__TASK STATEMENT__
Copy every line of the entries that has the string "circle" in it.

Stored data
-- Opening Marker --

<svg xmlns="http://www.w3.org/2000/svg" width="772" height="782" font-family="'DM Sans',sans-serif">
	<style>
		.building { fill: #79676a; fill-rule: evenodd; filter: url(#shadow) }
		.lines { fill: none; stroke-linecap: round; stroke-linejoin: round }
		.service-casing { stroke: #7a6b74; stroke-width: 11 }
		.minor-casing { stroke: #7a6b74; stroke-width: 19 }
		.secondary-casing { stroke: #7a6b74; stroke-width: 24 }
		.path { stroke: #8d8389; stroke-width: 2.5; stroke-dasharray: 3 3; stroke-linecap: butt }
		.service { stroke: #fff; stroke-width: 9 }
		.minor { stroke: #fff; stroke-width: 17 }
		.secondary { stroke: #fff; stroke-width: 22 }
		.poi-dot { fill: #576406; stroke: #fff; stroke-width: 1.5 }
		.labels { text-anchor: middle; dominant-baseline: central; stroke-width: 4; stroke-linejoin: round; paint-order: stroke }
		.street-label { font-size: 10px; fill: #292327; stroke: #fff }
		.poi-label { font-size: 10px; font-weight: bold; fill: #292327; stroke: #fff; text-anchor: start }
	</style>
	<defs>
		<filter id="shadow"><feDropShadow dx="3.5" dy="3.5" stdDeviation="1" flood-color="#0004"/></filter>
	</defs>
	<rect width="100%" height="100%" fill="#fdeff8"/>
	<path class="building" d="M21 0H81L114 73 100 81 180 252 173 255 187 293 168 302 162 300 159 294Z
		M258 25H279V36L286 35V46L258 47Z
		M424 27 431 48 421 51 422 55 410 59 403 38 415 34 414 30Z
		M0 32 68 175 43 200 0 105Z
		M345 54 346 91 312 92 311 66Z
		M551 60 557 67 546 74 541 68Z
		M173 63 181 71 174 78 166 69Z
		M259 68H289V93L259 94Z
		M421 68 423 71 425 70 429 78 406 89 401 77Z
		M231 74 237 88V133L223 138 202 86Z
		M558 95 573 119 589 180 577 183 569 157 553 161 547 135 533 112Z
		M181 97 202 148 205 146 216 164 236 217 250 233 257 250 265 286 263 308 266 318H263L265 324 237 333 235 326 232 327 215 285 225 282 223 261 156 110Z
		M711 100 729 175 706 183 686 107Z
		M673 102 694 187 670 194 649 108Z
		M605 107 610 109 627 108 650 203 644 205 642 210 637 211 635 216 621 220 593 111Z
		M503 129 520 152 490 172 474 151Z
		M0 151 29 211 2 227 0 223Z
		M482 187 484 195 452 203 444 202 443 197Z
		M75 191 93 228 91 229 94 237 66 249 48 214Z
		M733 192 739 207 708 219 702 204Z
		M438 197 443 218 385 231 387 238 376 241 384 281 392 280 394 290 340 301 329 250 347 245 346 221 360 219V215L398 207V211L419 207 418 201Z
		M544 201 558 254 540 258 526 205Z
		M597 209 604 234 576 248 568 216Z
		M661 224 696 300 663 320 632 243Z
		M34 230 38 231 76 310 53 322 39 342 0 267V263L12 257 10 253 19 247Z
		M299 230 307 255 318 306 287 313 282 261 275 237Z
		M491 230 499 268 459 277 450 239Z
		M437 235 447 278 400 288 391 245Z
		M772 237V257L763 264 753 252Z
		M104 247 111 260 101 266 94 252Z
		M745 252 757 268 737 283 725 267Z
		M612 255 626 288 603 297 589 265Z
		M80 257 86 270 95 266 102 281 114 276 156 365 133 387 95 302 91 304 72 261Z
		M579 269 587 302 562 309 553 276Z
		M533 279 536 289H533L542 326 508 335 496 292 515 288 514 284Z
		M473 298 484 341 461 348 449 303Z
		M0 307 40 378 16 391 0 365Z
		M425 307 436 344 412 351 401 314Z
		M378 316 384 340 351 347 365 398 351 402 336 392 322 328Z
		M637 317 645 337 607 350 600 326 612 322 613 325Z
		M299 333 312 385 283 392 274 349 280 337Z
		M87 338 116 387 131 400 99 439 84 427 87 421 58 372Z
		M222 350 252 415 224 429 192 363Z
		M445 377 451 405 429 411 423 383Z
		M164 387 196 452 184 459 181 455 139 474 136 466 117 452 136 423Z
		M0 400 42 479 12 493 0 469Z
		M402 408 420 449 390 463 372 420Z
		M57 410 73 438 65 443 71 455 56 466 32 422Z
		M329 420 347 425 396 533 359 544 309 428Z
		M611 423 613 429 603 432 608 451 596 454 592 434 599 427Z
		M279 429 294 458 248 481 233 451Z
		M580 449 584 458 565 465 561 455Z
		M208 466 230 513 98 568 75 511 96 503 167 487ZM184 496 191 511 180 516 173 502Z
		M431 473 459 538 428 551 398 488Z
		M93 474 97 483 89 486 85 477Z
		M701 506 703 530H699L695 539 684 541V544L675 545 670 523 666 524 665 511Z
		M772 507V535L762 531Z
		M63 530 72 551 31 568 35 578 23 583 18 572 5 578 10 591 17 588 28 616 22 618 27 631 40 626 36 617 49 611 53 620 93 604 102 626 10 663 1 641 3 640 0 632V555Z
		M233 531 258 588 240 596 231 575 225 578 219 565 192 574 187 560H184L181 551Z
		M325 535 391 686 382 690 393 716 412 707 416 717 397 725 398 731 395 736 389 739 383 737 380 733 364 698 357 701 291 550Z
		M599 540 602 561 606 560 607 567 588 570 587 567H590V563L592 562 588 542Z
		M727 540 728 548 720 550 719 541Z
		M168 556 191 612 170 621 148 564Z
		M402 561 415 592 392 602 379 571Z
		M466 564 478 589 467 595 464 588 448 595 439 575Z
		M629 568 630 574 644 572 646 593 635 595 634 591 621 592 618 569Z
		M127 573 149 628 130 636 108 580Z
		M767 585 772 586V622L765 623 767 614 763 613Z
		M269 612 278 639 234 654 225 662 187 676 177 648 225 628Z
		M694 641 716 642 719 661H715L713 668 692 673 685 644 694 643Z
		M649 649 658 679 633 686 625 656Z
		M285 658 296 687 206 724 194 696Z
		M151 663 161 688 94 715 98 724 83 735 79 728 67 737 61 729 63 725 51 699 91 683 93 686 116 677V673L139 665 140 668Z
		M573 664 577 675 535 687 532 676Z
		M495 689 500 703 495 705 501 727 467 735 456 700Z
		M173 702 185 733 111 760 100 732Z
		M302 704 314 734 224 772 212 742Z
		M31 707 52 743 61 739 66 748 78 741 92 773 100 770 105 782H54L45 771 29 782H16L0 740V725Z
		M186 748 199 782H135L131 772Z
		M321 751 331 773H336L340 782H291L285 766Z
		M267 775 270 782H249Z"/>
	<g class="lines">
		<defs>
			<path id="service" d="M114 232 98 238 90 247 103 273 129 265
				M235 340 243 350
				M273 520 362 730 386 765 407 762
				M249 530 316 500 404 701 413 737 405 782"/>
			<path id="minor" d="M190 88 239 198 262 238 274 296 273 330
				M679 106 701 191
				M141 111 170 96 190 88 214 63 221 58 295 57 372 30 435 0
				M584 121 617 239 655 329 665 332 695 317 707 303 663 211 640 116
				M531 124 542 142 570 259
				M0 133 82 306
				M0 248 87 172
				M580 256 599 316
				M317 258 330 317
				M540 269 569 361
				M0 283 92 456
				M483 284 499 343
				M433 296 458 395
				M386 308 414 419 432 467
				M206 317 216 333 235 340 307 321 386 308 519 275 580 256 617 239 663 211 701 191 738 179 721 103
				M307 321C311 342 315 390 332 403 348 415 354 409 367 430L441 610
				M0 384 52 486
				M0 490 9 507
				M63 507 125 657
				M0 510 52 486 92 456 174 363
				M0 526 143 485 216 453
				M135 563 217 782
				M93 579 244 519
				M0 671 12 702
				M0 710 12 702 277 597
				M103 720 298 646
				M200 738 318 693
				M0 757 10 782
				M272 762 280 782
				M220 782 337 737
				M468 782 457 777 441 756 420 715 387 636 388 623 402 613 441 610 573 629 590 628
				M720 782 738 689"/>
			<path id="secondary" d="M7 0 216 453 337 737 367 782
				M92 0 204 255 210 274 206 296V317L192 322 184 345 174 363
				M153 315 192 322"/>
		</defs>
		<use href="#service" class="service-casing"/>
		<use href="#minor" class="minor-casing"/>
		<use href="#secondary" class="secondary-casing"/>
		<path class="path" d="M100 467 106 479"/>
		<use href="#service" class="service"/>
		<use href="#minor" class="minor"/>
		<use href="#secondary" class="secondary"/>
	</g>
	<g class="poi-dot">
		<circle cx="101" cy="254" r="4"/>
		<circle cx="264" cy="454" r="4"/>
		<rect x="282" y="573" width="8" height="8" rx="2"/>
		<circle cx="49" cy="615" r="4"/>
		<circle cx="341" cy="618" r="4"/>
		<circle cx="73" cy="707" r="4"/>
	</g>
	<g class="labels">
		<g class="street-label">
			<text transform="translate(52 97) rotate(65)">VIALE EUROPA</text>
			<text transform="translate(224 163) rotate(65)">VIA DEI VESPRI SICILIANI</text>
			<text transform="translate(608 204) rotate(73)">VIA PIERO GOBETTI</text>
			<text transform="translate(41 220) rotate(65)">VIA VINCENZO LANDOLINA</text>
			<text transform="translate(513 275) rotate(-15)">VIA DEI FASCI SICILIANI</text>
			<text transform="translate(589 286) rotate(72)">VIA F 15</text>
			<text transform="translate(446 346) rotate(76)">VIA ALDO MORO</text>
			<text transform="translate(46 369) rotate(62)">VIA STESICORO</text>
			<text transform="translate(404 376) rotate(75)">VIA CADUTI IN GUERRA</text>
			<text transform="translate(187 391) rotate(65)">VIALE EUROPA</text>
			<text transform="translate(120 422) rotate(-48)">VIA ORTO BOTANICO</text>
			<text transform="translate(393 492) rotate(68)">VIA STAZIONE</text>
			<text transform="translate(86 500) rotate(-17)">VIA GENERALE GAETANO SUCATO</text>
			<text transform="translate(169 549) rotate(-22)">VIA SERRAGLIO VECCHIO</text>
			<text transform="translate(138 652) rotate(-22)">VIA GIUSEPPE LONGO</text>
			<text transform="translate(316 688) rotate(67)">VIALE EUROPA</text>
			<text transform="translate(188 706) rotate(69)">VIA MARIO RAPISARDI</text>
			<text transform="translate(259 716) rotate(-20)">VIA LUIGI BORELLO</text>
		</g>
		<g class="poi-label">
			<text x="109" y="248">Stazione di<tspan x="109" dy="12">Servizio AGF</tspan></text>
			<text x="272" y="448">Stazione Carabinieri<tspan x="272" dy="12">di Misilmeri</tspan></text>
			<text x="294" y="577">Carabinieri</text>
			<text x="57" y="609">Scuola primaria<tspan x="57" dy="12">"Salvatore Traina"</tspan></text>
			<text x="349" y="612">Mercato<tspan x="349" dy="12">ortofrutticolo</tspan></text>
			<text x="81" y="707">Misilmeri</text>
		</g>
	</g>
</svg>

-- Closing Marker --

__EXPECTED ANSWER__
		<circle cx="101" cy="254" r="4"/>
		<circle cx="264" cy="454" r="4"/>
		<circle cx="49" cy="615" r="4"/>
		<circle cx="341" cy="618" r="4"/>
		<circle cx="73" cy="707" r="4"/>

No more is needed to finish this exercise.